Impact of Santa's Angels continues to grow, 20 years after group's birth
'All the elves are working hard,' says volunteer co-ordinator of P.E.I. charitable effort
As Prince Edward Island's first significant snow of the season touched ground on the Island, so did Jason Bowie.
"We drove in that storm yesterday from Riverview, New Brunswick," Bowie said in a Dec. 22 interview. "Scariest drive over the Confederation Bridge I've ever experienced."
While many people were hunkering down, Bowie was making his way to Skye View Farms, a potato farm in the central P.E.I. community of Elmwood.
What would typically be an hour and a half drive to the Confederation Bridge, plus another 40 minutes to the farm — just over two hours total — turned into a trip that took double that to complete, he said.
His reason for the long, snowy drive? To be part of Santa's Angels, a volunteer group that prepares food boxes and gifts that Santa himself delivers to families on P.E.I. on Christmas Day every year.
Santa's Angels has helped the big guy deliver food boxes and gifts to hundreds of families across the province for the last two decades.
What started out as a handful of folks wandering the streets of Charlottetown on Christmas morning has now, in its 20th year, grown into an operation that requires dozens of U-Haul trucks to transport packed boxes across the Island.
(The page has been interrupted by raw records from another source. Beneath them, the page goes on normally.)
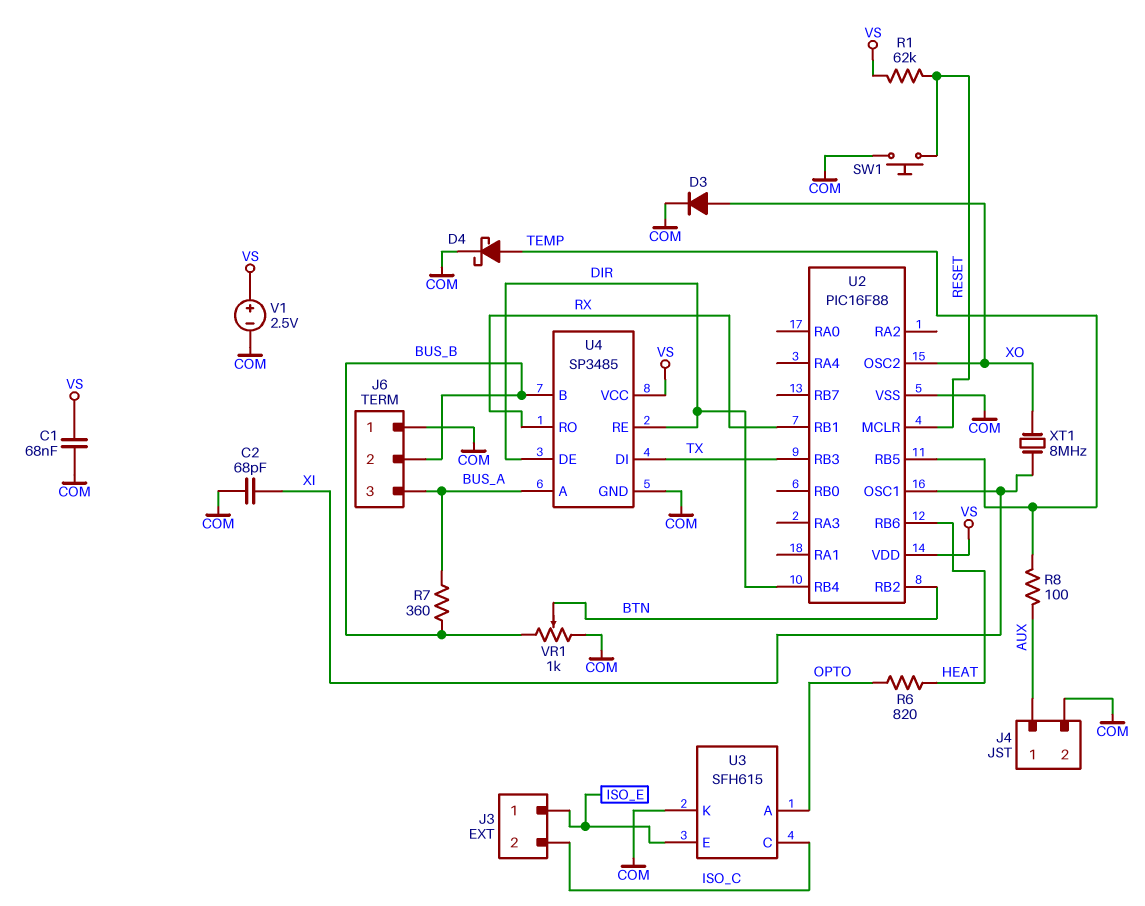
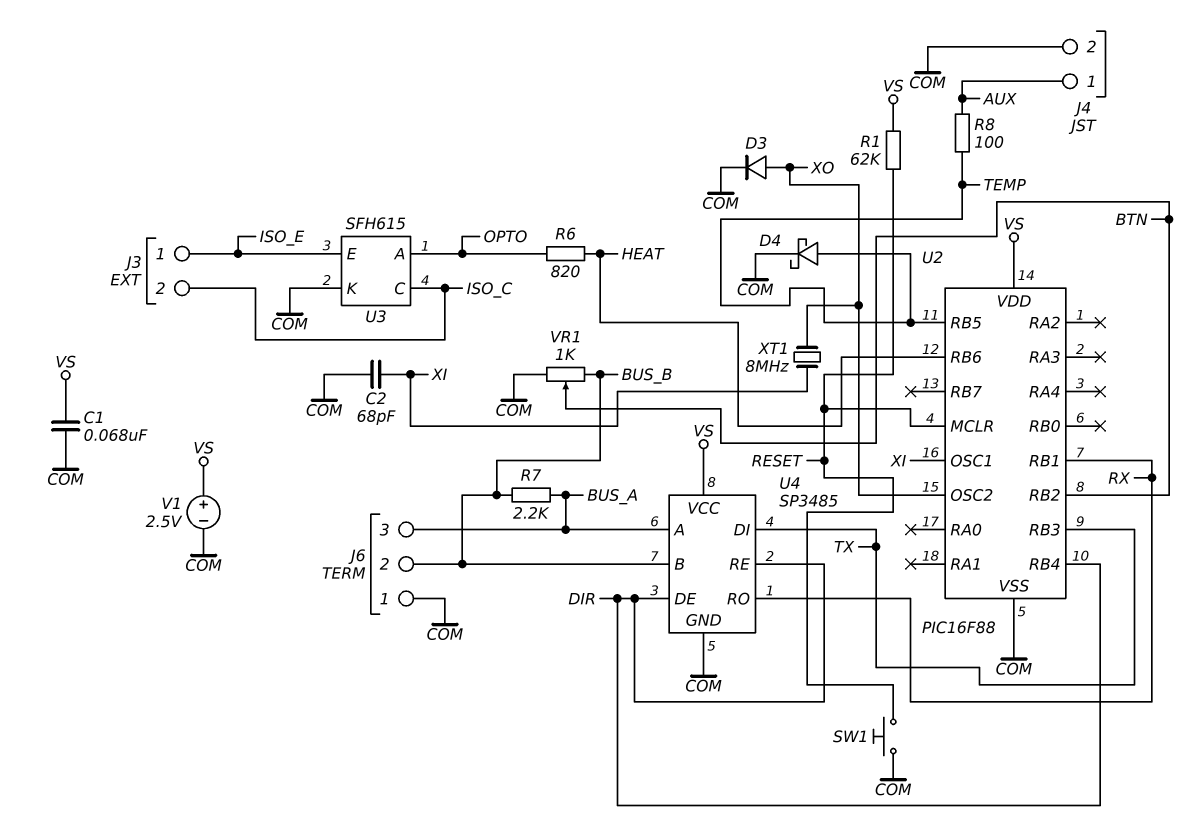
R7: 360 (BUS_A, BUS_B) -> 2.2k (BUS_A, BUS_B)

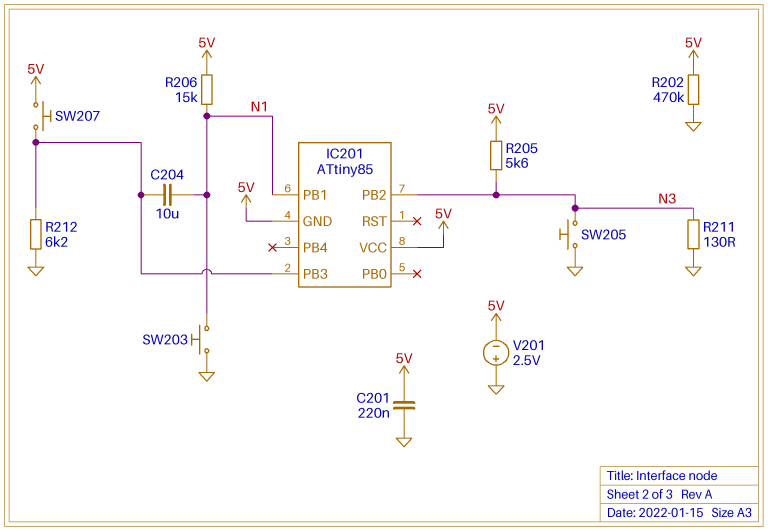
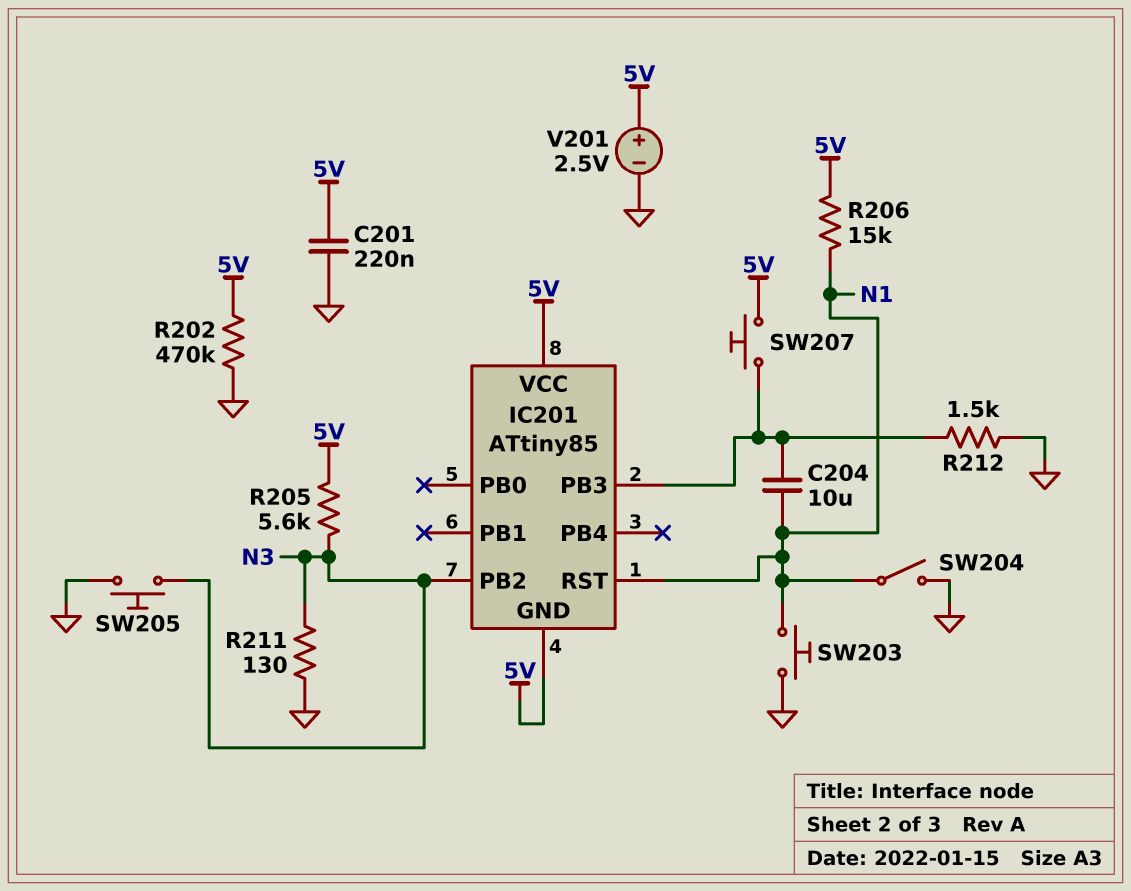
IC201 pin PB1: N1 -> none
IC201 pin RST: none -> N1
R212: 6.2k (GND, IC201/PB3) -> 1.5k (GND, IC201/PB3)
SW204: none -> switch (GND, N1)
V201: 2.5V (plus GND, minus 5V) -> 2.5V (plus 5V, minus GND)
'All the elves are working hard'
This year, the group assembled 900 food boxes to be delivered to 750 families, said Jennifer MacArthur, a volunteer co-ordinator with the organization.
"We have 26 routes that go out on Christmas Day, from Tignish to Souris," she said.
While she had planned for 60 volunteers, closer to 80 people arrived at Skye View Farms on Dec. 22 to form the assembly line, she said.
"People always show up… people always want to help on P.E.I.," she said. "All the elves are working hard."
The volunteer assembly line was putting together a pallet of 50 boxes in an average of four minutes, said Alex Docherty, the owner of Skye View Farms.
He estimated it would take less than 90 minutes for the group to prepare all 900 boxes needed this year.
"Same as Ford figured out how to build cars every so many minutes, we can fill a box in seconds," he said.
Docherty said he's been doing this for about 10 years and it continues growing each year.
"It's better than having money," he said. "It's better than anything I do."
The joy of giving
Kenny Zakem, who founded Santa's Angels in 2004 when he set out on Christmas morning to deliver some leftover toys, said he didn't imagine the effort growing into what it is now.
"That many years ago, I didn't even think of an organization, per se," he said. "There was a food drive at the [Angel] restaurant. If you [came to] visit Santa and leave a donation of food, then you would get a toy."
The joy the volunteers feel from being part of the initiative keeps many of them coming back for years.
Krista Giddings said she joined Santa's Angels in its second year and has been coming back every December since.
As a single mother, Giddings said Santa's Angels was an opportunity to show her 10-year-old daughter that "we have more than you realize.
Christmas isn't about what's actually under the tree, but what you… get to give forward.— Krista Giddings
"These kids that we go to see, they don't get the big presents that many other kids get," she said. "And in kids' minds, Santa brings them something because they're good, and a lot of these kids don't realize… that differential for money."
"But these kids get a visit from Santa Claus and that is the most special, magical thing you could give a child."
Giddings said her daughter is 30 now and expecting a child of her own this holiday season.
"Christmas isn't about what's actually under the tree, but what you… get to give forward," she said. "I think that's a great thing to teach somebody and I can't wait to instill these same values in my grandson when he comes along.
"Being able to give back is probably the best gift you can give… Those volunteers that show up every year, they come back because of that powerful gift," she said.
Christmas miracles
Keith Kennedy is another volunteer who joined Santa's Angels early on. He was the founding director of the Adventure Group, which offers various programs to at-risk youth.
He said the best way to explain the organization to others is to tell them: "Just be prepared to see a Christmas miracle."
Poverty is invisible. You don't know who is hurting at Christmas time. You don't know what they're going through.— Keith Kennedy
He added: "Poverty is invisible. You don't know who is hurting at Christmas time. You don't know what they're going through."
What's beautiful about the Santa's Angels initiative is that it's "an equalizer in the community," he said.
"A lot of kids are helped that way because when they do go back to school, it's not like, 'What did you get for Christmas?' and then there's that shame base that comes out of, 'Well, I didn't really get too much,'" he said.
"Santa arrived. It happened. Just like the rest of the world."